» **Work item**: Give only the number of lines in the records that include "labels".

» **Supplied records**:
-*-*-

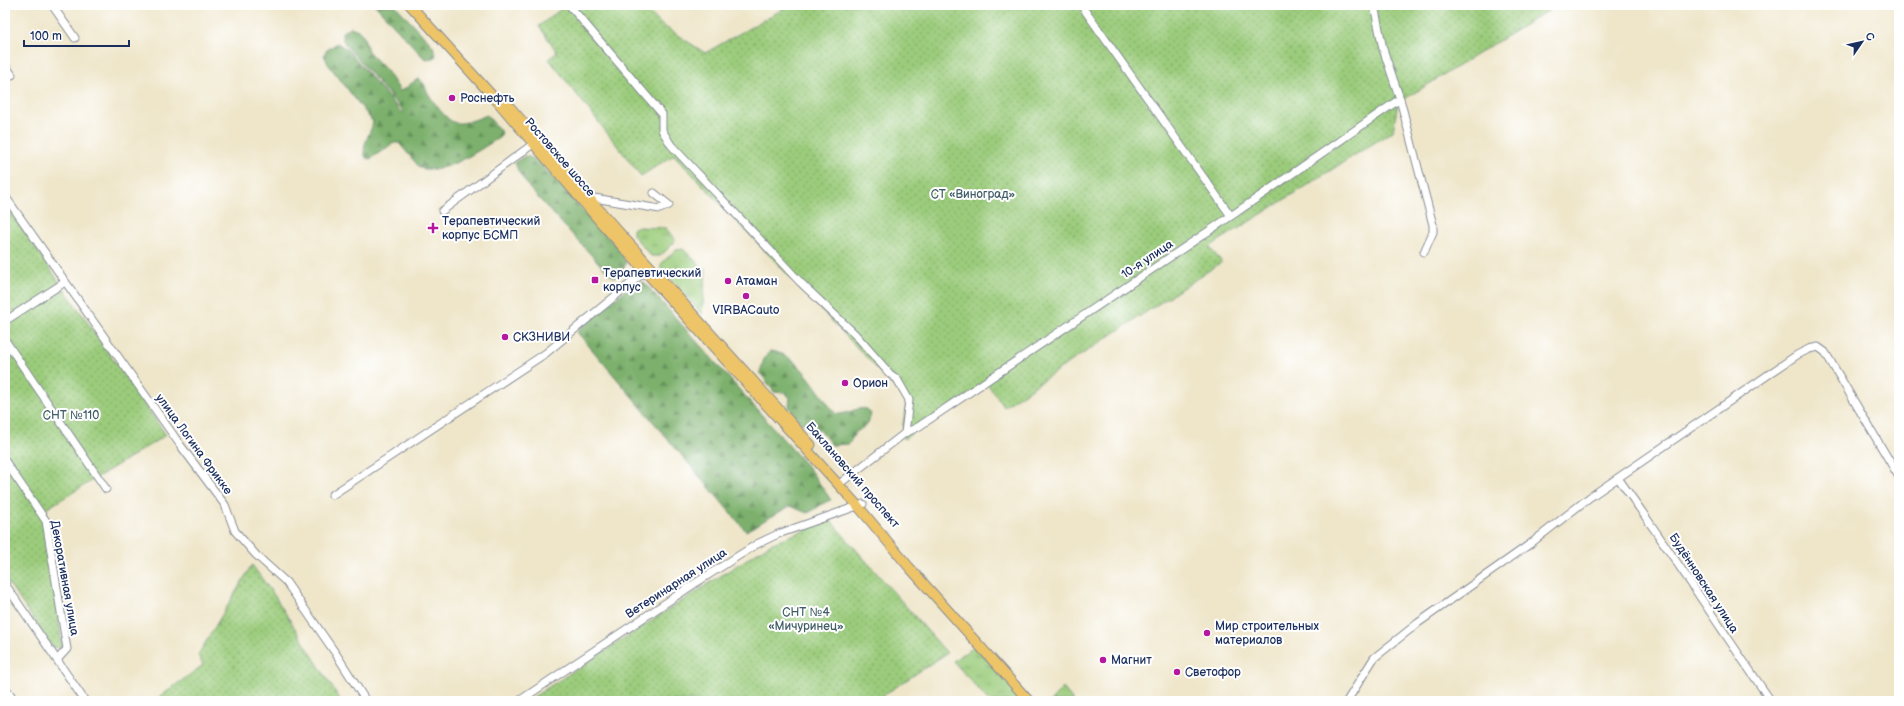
<svg xmlns="http://www.w3.org/2000/svg" width="1904" height="706" viewBox="0 0 1904 706" font-family="'Balsamiq Sans',sans-serif">
<style>
.grass{fill:url(#grass-tufts);stroke:#5b7e6d}
.forest{fill:url(#forest-firs);stroke:#4c7065}
.garden{fill:url(#garden-dots);stroke:#5b7e6d}
.lines{fill:none;stroke-linecap:round;stroke-linejoin:round}
.minor-casing{stroke:#858a94;stroke-width:9}
.major-casing{stroke:#858a94;stroke-width:11}
.minor{stroke:#fff;stroke-width:7}
.major{stroke:#eec469;stroke-width:9}
.poi-dot{fill:#b5179e;stroke:#fff;stroke-width:1.5}
.labels{text-anchor:middle;stroke-width:4;stroke-linejoin:round;paint-order:stroke}
.poi-label{font-size:12px;fill:#1b2f5e;stroke:#fff;text-anchor:start}
.street-label{font-size:12px;fill:#1b2f5e;stroke:#fff}
.park-label{font-size:12px;fill:#415e67;stroke:#fff}
</style>
<defs>
<pattern id="grass-tufts" width="24" height="20" patternUnits="userSpaceOnUse"><rect width="24" height="20" fill="#9bcc7c"/><path d="M3 7l-1-3M5 7V3M7 7l1-3M15 17l-1-3M17 17v-4M19 17l1-3" fill="none" stroke="#7ea669"/></pattern>
<pattern id="forest-firs" width="22" height="20" patternUnits="userSpaceOnUse"><rect width="22" height="20" fill="#7cb06c"/><path d="M5 1l3.5 6h-7zM16 11l3.5 6h-7z" fill="#65905c"/></pattern>
<pattern id="garden-dots" width="8" height="8" patternUnits="userSpaceOnUse"><rect width="8" height="8" fill="#9bcc7c"/><path d="M2 2h.1M6 6h.1" fill="none" stroke="#7ea669" stroke-width="1.8" stroke-linecap="round"/></pattern>
</defs>
<rect width="100%" height="100%" fill="#fff"/>
<filter id="ink" filterUnits="userSpaceOnUse"><feTurbulence type="fractalNoise" baseFrequency=".025" numOctaves="2"/><feDisplacementMap in="SourceGraphic" scale="8" xChannelSelector="R" yChannelSelector="G"/><feConvolveMatrix kernelMatrix="1 2 1 2 8 2 1 2 1" color-interpolation-filters="sRGB"/></filter>
<filter id="wash" filterUnits="userSpaceOnUse"><feTurbulence type="fractalNoise" baseFrequency=".012" numOctaves="4" result="noise"/><feDisplacementMap in="SourceGraphic" scale="16" xChannelSelector="R" yChannelSelector="G"/><feGaussianBlur stdDeviation="0.9" result="paint"/><feColorMatrix in="noise" values="0 0 0 0 0 0 0 0 0 0 0 0 0 0 0 0 0 1.4 0 .05"/><feComposite in="paint" operator="in"/></filter>
<g filter="url(#wash)">
<rect width="100%" height="100%" fill="#efe6ca"/>
<g class="grass">
<path d="M636,227l30,1 9,12 -1,3 -14,13h-9l-18,-21v-6z"/>
<path d="M683,249l23,22 -4,43 -41,-45v-5l15,-14z"/>
<path d="M975,646l49,55h-35l-36,-40z"/>
<path d="M1063,688l11,13h-23z"/>
</g>
<g class="forest">
<path d="M375,5h20l38,41 3,9 -2,3 -7,1 -4,-2z"/>
<path d="M351,27l7,3 5,5 5,16 20,21 12,19c7,-2 11,-9 18,-12 7,3 7,8 10,14 5,8 18,28 28,30 10,1 23,-5 31,-8l15,18 -3,5c-22,13 -53,37 -79,30l-21,-25h-5l-24,16 -4,-1c-6,-13 5,-24 7,-36l-45,-58 -4,-9 2,-4 11,-8 10,6 55,64 1,-2 -58,-67 -3,-7v-5z"/>
<path d="M525,156l11,3 85,92 5,12 -4,9 -7,5 -6,-3 -79,-85 -12,-18 -3,-9z"/>
<path d="M644,282l164,185 23,33c-10,3 -15,10 -24,13l-17,-7 -44,25 -169,-199 55,-48z"/>
<path d="M770,351c30,2 48,43 66,63 12,1 21,-8 31,-5l4,5 -3,10 -13,9 -6,11 -17,1 -12,-15 -12,-3 -8,-5 -11,-15 1,-10 -6,-4 -10,-1 -14,-20 4,-13z"/>
</g>
<g class="garden">
<path d="M566,5h76l20,20 43,28 85,-48h767l-159,98 -5,28 -184,116 13,15 -167,110 -51,35 -18,-25 -82,57 -1,-14 4,-25 -233,-245 -33,21 -92,-117 8,-7 -18,-26z"/>
<path d="M5,204l161,231 -120,74 16,138 -9,1 -48,-70z"/>
<path d="M830,520l117,133 -72,48h-348l243,-157z"/>
<path d="M252,565l22,30 67,106h-187l49,-36 -5,-10z"/>
</g>
</g>
<g filter="url(#ink)">
<g class="lines">
<g class="minor-casing">
<g id="minor">
<path d="M52,5l23,33"/>
<path d="M1081,5l150,211"/>
<path d="M1374,5l9,44 17,50 33,126v7l-9,20"/>
<path d="M570,6l92,108v16l9,15 129,137 55,52 35,40 7,5 12,21 -4,33"/>
<path d="M5,65l7,10"/>
<path d="M5,196l176,250 44,59 10,26 21,24 30,27 50,72 30,47"/>
<path d="M588,197l72,12 9,-4 -15,-12"/>
<path d="M442,211l91,-67"/>
<path d="M5,321l60,-39"/>
<path d="M5,340l101,149"/>
<path d="M5,461l41,60 21,128 -10,11"/>
<path d="M1618,478c53,73 101,149 153,223"/>
<path d="M843,481l62,-48 13,-6 313,-211 169,-117"/>
<path d="M332,495l214,-142 102,-84"/>
<path d="M5,584l80,117"/>
<path d="M5,687l10,14"/>
<path d="M519,701l175,-117 63,-40 21,-10 85,-30"/>
<path d="M1347,701l27,-43 44,-35 112,-79 60,-47 207,-142 12,-6 9,-2 7,5 74,125"/>
</g>
</g>
<g class="major-casing">
<g id="major">
<path d="M410,5l87,96 106,124 254,280 52,62 120,134"/>
<path d="M503,99l107,123 201,223"/>
</g>
</g>
<use href="#minor" class="minor"/>
<use href="#major" class="major"/>
</g>
</g>
<g class="poi-dot">
<circle cx="452" cy="98" r="4"/>
<path d="M431 222h4v4h4v4h-4v4h-4v-4h-4v-4h4z"/>
<rect x="591" y="276" width="8" height="8" rx="2"/>
<circle cx="728" cy="281" r="4"/>
<circle cx="746" cy="296" r="4"/>
<circle cx="505" cy="337" r="4"/>
<circle cx="845" cy="383" r="4"/>
<circle cx="1207" cy="633" r="4"/>
<circle cx="1103" cy="660" r="4"/>
<circle cx="1177" cy="672" r="4"/>
</g>
<g class="labels">
<g class="poi-label">
<text x="460" y="102">Роснефть</text>
<text x="442" y="225">Терапевтический<tspan x="442" dy="14">корпус БСМП</tspan></text>
<text x="603" y="277">Терапевтический<tspan x="603" dy="14">корпус</tspan></text>
<text x="736" y="285">Атаман</text>
<text x="746" y="314" text-anchor="middle">VIRBACauto</text>
<text x="513" y="341">СКЗНИВИ</text>
<text x="853" y="387">Орион</text>
<text x="1215" y="630">Мир строительных<tspan x="1215" dy="14">материалов</tspan></text>
<text x="1111" y="664">Магнит</text>
<text x="1185" y="676">Светофор</text>
</g>
<g class="street-label">
<text transform="translate(560 157) rotate(49)" y="4">Ростовское шоссе</text>
<text transform="translate(1147 259) rotate(-34)" y="4">10-я улица</text>
<text transform="translate(194 444) rotate(54)" y="4">улица Логина Фрикке</text>
<text transform="translate(853 475) rotate(49)" y="4">Баклановский проспект</text>
<text transform="translate(65 578) rotate(80)" y="4">Декоративная улица</text>
<text transform="translate(676 583) rotate(-33)" y="4">Ветеринарная улица</text>
<text transform="translate(1704 583) rotate(57)" y="4">Будённовская улица</text>
</g>
<g class="park-label">
<text x="973" y="198">СТ «Виноград»</text>
<text x="71" y="419">СНТ №110</text>
<text x="806" y="616">СНТ №4<tspan x="806" dy="14">«Мичуринец»</tspan></text>
</g>
</g>
<rect width="1904" height="706" fill="none" stroke="#fff" stroke-width="20"/>
<g transform="translate(1862 42) rotate(56)" stroke="#ffffff" stroke-width="3" paint-order="stroke">
<path d="M0-3L7 15L0 10L-7 15Z" fill="#1b2f5e"/>
<text y="-6" font-size="11" font-weight="bold" text-anchor="middle" fill="#1b2f5e">С</text>
</g>
<path d="M24 40v6h105v-6" fill="none" stroke="#1b2f5e" stroke-width="2"/>
<text x="30" y="40" font-size="12" fill="#1b2f5e" stroke="#ffffff" stroke-width="3" paint-order="stroke">100 m</text>
</svg>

-*-*-

» **Expected answer**: 2